Tir : pour le tir, on contrôle notre fusil avec notre main comme on le ferait dans la vraie vie. La plus grande difficulté d’Half-Life 2 est toutefois de vider son chargeur et d’en mettre un nouveau, une procédure qui est généralement instantanée ou presque dans les jeux vidéo, mais qui est plus difficile ici (comme dans la vraie vie, d’ailleurs).
Cette difficulté contribue beaucoup à la qualité de l’action. On ne fonce pas la tête baissée dans les ennemis, on doit faire attention à nos munitions (qui sont toujours limitées), se décider si on change notre chargeur avant qu’il ne soit terminé et trouver une façon d’isoler les ennemis, par exemple. Il faut aussi s’assurer qu’on ait tué les extra-terrestres avant la fin de notre chargeur (surtout que notre santé ne se régénère pas automatiquement, puisqu’il faut trouver des bornes cachées sur notre chemin pour se guérir, comme dans les opus précédents).

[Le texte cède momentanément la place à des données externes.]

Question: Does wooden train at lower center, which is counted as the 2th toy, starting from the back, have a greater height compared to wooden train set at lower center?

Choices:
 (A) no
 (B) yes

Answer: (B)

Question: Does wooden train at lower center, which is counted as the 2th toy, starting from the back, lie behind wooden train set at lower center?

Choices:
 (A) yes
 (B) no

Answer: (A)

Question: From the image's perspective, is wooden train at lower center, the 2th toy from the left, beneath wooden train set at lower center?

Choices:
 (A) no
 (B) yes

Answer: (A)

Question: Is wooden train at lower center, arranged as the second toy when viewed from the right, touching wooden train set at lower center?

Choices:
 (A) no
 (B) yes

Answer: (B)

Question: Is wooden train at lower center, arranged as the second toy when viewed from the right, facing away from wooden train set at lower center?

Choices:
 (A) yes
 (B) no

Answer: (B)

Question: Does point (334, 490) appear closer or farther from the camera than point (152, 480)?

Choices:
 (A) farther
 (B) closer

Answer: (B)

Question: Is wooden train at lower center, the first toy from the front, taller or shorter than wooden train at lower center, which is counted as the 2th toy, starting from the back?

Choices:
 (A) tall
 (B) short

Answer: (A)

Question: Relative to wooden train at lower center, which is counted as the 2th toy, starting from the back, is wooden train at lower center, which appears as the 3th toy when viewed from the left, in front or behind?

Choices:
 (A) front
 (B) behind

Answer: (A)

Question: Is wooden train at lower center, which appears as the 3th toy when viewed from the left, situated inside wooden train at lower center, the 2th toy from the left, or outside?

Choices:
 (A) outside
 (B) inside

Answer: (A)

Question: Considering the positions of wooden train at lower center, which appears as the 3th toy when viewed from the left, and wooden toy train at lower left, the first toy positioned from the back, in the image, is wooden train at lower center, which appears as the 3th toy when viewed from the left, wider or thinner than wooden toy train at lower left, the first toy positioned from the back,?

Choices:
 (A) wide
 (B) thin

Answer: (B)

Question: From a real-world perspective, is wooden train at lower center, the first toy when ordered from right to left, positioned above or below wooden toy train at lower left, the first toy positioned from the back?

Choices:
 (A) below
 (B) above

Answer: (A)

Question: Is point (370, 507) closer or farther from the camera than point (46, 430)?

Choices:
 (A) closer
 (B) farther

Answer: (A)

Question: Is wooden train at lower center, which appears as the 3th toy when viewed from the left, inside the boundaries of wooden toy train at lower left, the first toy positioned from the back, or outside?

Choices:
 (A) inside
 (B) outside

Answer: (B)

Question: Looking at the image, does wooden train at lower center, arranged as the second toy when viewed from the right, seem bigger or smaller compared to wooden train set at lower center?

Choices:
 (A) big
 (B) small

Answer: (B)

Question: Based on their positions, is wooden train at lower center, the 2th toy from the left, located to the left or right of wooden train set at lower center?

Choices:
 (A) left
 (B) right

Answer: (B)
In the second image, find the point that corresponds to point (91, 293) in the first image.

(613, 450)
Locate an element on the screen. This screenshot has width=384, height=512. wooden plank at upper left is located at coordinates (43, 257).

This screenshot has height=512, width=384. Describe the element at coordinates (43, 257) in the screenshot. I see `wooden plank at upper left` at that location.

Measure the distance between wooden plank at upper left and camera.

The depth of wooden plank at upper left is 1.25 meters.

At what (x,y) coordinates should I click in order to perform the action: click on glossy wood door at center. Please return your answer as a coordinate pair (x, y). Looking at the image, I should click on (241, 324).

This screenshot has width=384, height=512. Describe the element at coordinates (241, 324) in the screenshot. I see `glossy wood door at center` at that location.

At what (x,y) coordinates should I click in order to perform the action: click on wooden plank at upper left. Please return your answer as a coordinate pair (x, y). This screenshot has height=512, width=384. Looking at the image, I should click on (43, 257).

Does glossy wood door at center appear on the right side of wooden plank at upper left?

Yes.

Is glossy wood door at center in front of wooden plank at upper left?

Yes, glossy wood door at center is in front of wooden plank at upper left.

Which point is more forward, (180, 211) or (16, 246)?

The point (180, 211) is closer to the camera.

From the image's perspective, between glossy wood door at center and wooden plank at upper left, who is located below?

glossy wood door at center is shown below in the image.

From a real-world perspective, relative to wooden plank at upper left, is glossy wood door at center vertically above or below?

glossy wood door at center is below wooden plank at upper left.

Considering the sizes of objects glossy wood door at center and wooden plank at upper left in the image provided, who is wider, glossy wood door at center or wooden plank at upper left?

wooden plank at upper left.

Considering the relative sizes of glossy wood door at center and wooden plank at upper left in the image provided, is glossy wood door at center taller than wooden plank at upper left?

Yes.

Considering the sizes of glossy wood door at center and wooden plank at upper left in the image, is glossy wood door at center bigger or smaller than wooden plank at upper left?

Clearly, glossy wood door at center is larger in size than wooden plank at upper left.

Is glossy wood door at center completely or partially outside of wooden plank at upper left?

Combinées ensemble, toutes ces approches fonctionnent bien. Elles font d’Half-Life : Alyx un jeu particulièrement immersif (la réalité virtuelle aide aussi, évidemment), auquel on peut jouer pendant des heures sans s’en rendre compte. Certaines scènes stressantes nous font sursauter (surtout celles dans le noir où l’on contrôle une lampe de poche avec notre autre main) et les scènes difficiles nous gardent en haleine.
Il y avait longtemps que je n’avais pas apprécié un jeu de tir de la sorte, toutes catégories confondues.
Des puzzles amusants
Comme avec les autres jeux de la série, Half-Life : Alyx est ponctué de casse-têtes. Certains sont liés à la gravité et à notre environnement (comment faire descendre un soldat mort attaché au plafond pour lui voler son arme, par exemple), alors que d’autres sont « artificiels » : des puzzles virtuels à résoudre avec un outil que l’on a à notre disposition, afin d’ouvrir une porte verrouillée, par exemple.

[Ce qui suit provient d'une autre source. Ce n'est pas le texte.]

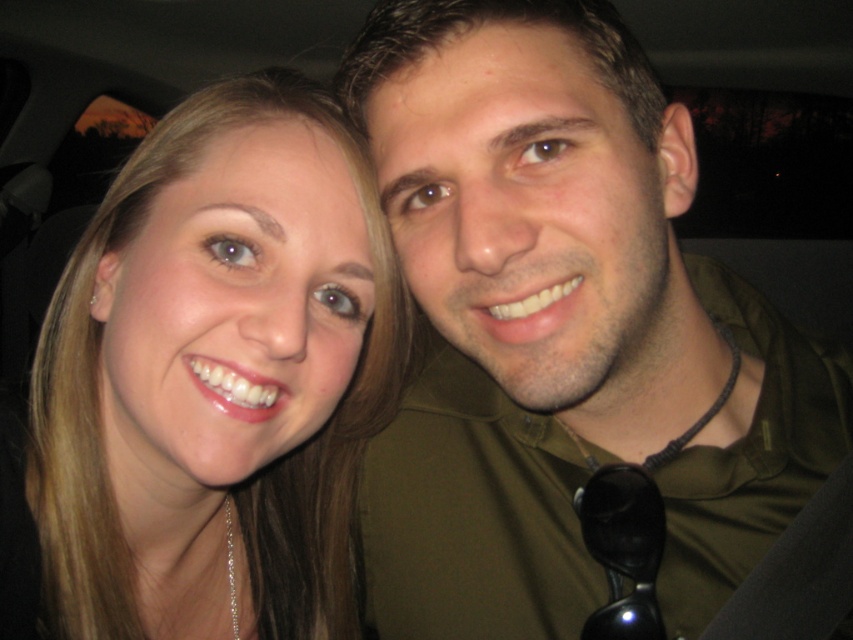
Question: Does matte green shirt at center have a larger size compared to matte gold necklace at left?

Choices:
 (A) yes
 (B) no

Answer: (B)

Question: Is matte green shirt at center bigger than matte gold necklace at left?

Choices:
 (A) yes
 (B) no

Answer: (B)

Question: Which point is closer to the camera taking this photo?

Choices:
 (A) (486, 540)
 (B) (155, 172)

Answer: (B)

Question: Does matte green shirt at center have a larger size compared to matte gold necklace at left?

Choices:
 (A) yes
 (B) no

Answer: (B)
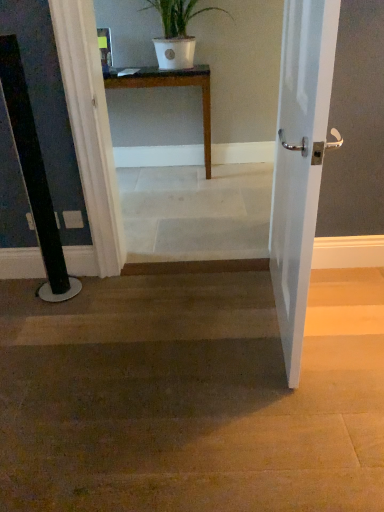
Question: Can you confirm if white matte pot at upper center is positioned to the right of white marble stairs at center?

Choices:
 (A) no
 (B) yes

Answer: (A)

Question: Is white matte pot at upper center facing towards white marble stairs at center?

Choices:
 (A) no
 (B) yes

Answer: (B)

Question: From the image's perspective, would you say white matte pot at upper center is shown under white marble stairs at center?

Choices:
 (A) no
 (B) yes

Answer: (A)

Question: Considering the relative sizes of white matte pot at upper center and white marble stairs at center in the image provided, is white matte pot at upper center shorter than white marble stairs at center?

Choices:
 (A) yes
 (B) no

Answer: (A)

Question: From a real-world perspective, is white matte pot at upper center positioned under white marble stairs at center based on gravity?

Choices:
 (A) yes
 (B) no

Answer: (B)

Question: Is white matte pot at upper center inside or outside of white glossy door at right?

Choices:
 (A) outside
 (B) inside

Answer: (A)

Question: Is white matte pot at upper center in front of or behind white glossy door at right in the image?

Choices:
 (A) front
 (B) behind

Answer: (B)

Question: Is point (175, 7) closer or farther from the camera than point (327, 58)?

Choices:
 (A) farther
 (B) closer

Answer: (A)

Question: Considering the relative positions of white matte pot at upper center and white glossy door at right in the image provided, is white matte pot at upper center to the left or to the right of white glossy door at right?

Choices:
 (A) left
 (B) right

Answer: (A)

Question: Is white glossy door at right in front of or behind brown wood floor at center in the image?

Choices:
 (A) front
 (B) behind

Answer: (A)

Question: From the image's perspective, relative to brown wood floor at center, is white glossy door at right above or below?

Choices:
 (A) above
 (B) below

Answer: (A)

Question: Is white glossy door at right wider or thinner than brown wood floor at center?

Choices:
 (A) wide
 (B) thin

Answer: (B)

Question: Considering the positions of point (284, 169) and point (230, 452), is point (284, 169) closer or farther from the camera than point (230, 452)?

Choices:
 (A) farther
 (B) closer

Answer: (A)

Question: Does point (190, 72) appear closer or farther from the camera than point (299, 90)?

Choices:
 (A) closer
 (B) farther

Answer: (B)

Question: From the image's perspective, is wooden table at center positioned above or below white glossy door at right?

Choices:
 (A) above
 (B) below

Answer: (A)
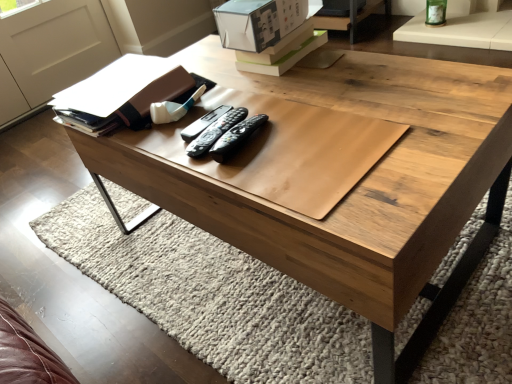
Locate an element on the screen. The height and width of the screenshot is (384, 512). free point behind black plastic remote at center, acting as the 1th remote starting from the right is located at coordinates pyautogui.click(x=260, y=98).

Ces puzzles me rappellent un peu le hacking dans la série Deus Ex. Dans l’ensemble, je les trouve assez simples, mais amusants à résoudre. Ceux qui profitent des trois dimensions touchent particulièrement la cible. Manipuler une balle virtuelle avec ses mains pour savoir où faire passer une ligne virtuelle au travers est amusant et original, par exemple.
D’autres jeux en réalité virtuelle ont expérimenté avec la formule par le passé, mais ces casse-têtes s’intègrent bien à Half-Life : Alyx, sans casser le rythme. Ils en font un jeu plus varié, qui respecte en plus l’esprit de ses prédécesseurs.

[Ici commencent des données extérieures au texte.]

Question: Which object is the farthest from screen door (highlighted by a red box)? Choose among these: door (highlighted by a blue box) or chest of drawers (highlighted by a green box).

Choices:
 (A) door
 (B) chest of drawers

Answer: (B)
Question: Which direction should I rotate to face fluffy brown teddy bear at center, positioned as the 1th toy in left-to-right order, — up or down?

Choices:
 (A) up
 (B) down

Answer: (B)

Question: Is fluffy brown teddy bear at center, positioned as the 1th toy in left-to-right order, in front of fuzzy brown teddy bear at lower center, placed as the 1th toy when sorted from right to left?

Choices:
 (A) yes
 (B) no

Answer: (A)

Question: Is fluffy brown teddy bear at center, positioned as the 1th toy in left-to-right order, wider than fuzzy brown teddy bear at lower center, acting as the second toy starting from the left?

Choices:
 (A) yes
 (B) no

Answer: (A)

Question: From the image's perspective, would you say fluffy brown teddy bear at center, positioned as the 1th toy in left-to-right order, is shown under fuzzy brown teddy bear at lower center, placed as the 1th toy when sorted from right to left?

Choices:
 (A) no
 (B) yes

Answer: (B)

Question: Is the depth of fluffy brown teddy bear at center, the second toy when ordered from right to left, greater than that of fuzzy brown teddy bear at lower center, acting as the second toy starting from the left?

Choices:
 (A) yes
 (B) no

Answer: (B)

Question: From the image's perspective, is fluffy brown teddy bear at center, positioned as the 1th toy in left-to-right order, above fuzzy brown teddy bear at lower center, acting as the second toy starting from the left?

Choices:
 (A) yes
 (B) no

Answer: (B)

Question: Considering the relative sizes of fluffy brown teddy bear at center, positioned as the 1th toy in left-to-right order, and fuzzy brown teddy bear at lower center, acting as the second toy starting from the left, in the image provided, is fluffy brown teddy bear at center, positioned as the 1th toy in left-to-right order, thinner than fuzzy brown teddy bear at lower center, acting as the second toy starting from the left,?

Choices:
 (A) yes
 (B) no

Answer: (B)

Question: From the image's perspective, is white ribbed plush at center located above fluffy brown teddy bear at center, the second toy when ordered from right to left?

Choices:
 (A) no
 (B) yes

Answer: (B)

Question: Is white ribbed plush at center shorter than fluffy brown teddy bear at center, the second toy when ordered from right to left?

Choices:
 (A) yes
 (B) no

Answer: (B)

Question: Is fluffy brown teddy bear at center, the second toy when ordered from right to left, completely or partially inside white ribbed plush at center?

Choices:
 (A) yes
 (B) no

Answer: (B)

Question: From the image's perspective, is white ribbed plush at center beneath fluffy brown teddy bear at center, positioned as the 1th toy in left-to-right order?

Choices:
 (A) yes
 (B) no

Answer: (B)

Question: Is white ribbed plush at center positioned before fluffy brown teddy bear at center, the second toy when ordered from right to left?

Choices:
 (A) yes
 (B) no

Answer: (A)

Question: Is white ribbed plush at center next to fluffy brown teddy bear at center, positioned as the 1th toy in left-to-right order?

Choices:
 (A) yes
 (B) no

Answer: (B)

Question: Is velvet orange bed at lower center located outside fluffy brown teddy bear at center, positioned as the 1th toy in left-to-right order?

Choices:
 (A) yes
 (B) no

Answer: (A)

Le jeu qu’on veut en pleine pandémie?
Il est difficile de passer sous silence qu’après 13 ans d’absence, Half-Life nous revienne en pleine pandémie. Certains diront que c’est pour le mieux, puisque cela permet au joueur de s’évader complètement, d’autres diront que c’est pour le pire, puisque celui-ci passe un peu inaperçu et qu’il est plus difficile que jamais de trouver un casque compatible.
Les deux visions se tiennent. Personnellement, j’aurais repoussé le lancement de quelques mois (j’ai plus envie de jouer à un jeu gentil comme Animal Crossing qu’à Half-Life : Alyx par les temps qui courent), mais dans un cas comme dans l’autre, le nouveau jeu de Valve demeurera pertinent pendant encore longtemps.
C’est après tout le seul jeu en réalité virtuelle de cette envergure sur le marché, et Valve a réussi à démontrer qu’il est possible de réaliser quelque chose digne des meilleurs jeux traditionnels avec cette technologie. Je suis convaincu que ce sera un achat obligé pour tout nouveau propriétaire de casque de réalité virtuelle pendant encore plusieurs années.